_DATA EXCERPTS_
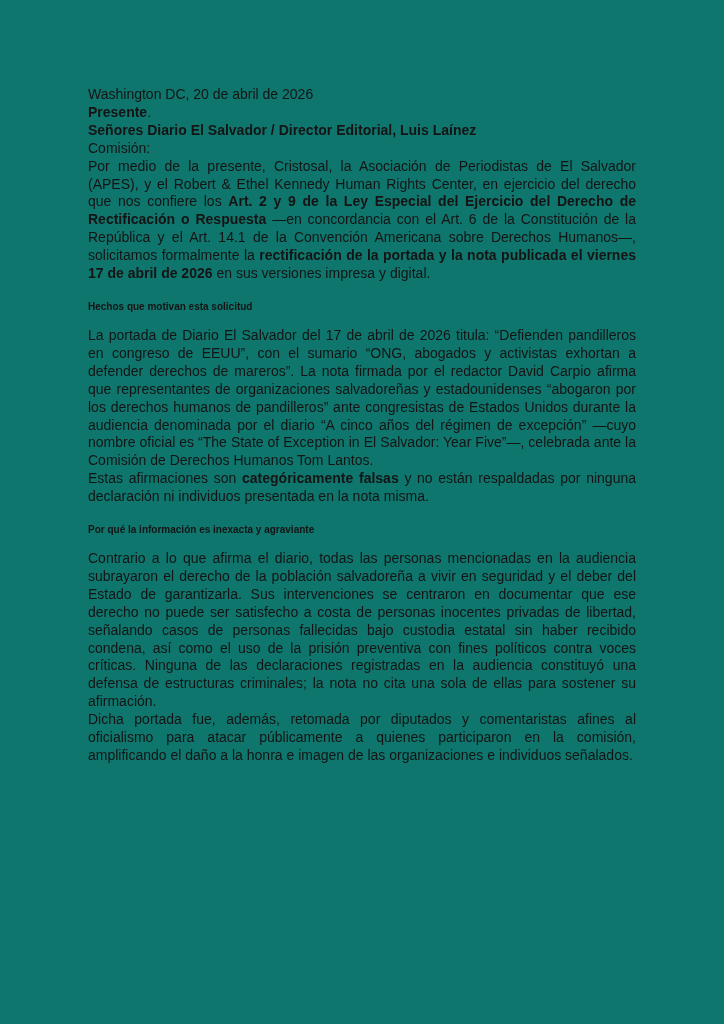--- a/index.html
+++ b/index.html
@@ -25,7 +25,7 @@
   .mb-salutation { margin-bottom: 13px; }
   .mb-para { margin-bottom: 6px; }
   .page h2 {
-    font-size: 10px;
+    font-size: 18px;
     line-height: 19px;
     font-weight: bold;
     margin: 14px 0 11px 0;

==

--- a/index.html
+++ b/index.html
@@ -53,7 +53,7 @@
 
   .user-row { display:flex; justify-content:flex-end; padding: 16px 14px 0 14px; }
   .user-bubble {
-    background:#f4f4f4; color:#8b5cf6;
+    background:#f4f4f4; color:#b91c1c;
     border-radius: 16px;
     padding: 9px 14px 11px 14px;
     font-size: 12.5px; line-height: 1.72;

...

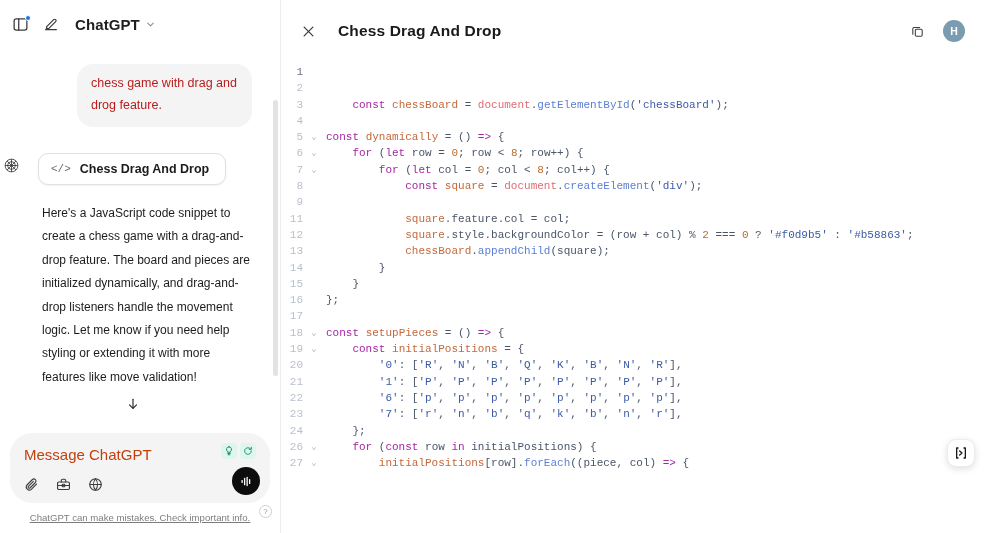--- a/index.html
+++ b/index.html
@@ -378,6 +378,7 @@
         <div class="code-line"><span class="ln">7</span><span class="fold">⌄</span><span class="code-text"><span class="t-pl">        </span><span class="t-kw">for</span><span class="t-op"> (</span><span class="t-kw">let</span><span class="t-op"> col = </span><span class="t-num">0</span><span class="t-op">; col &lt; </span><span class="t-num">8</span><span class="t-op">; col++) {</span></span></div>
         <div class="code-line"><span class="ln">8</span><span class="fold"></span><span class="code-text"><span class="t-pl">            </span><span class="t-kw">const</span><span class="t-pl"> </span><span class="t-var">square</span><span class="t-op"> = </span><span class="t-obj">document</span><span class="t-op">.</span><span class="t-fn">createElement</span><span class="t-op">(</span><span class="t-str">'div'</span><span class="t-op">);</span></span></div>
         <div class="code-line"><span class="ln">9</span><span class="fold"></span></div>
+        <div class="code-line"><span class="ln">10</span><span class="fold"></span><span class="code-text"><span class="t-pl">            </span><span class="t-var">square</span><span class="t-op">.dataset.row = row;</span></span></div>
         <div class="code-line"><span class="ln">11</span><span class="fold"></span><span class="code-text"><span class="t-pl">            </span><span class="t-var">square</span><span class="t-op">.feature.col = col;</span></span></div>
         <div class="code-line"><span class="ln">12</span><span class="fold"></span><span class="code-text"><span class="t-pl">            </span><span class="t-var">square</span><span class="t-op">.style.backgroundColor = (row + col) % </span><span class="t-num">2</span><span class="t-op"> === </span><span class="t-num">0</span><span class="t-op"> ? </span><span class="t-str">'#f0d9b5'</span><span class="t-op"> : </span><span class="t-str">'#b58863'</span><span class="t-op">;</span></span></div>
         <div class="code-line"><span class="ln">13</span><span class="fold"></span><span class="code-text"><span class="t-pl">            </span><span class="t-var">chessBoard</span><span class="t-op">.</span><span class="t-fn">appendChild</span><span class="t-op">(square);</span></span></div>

_BRIEF_
Starting at the line with "padding: 9px 14px 11px 14px;" and ending at the line with "font-size: 12.5px; line-height: 1.72;", print each line of the listing above exactly, with no other lines.

_WORKED SOLUTION_
     padding: 9px 14px 11px 14px;
     font-size: 12.5px; line-height: 1.72;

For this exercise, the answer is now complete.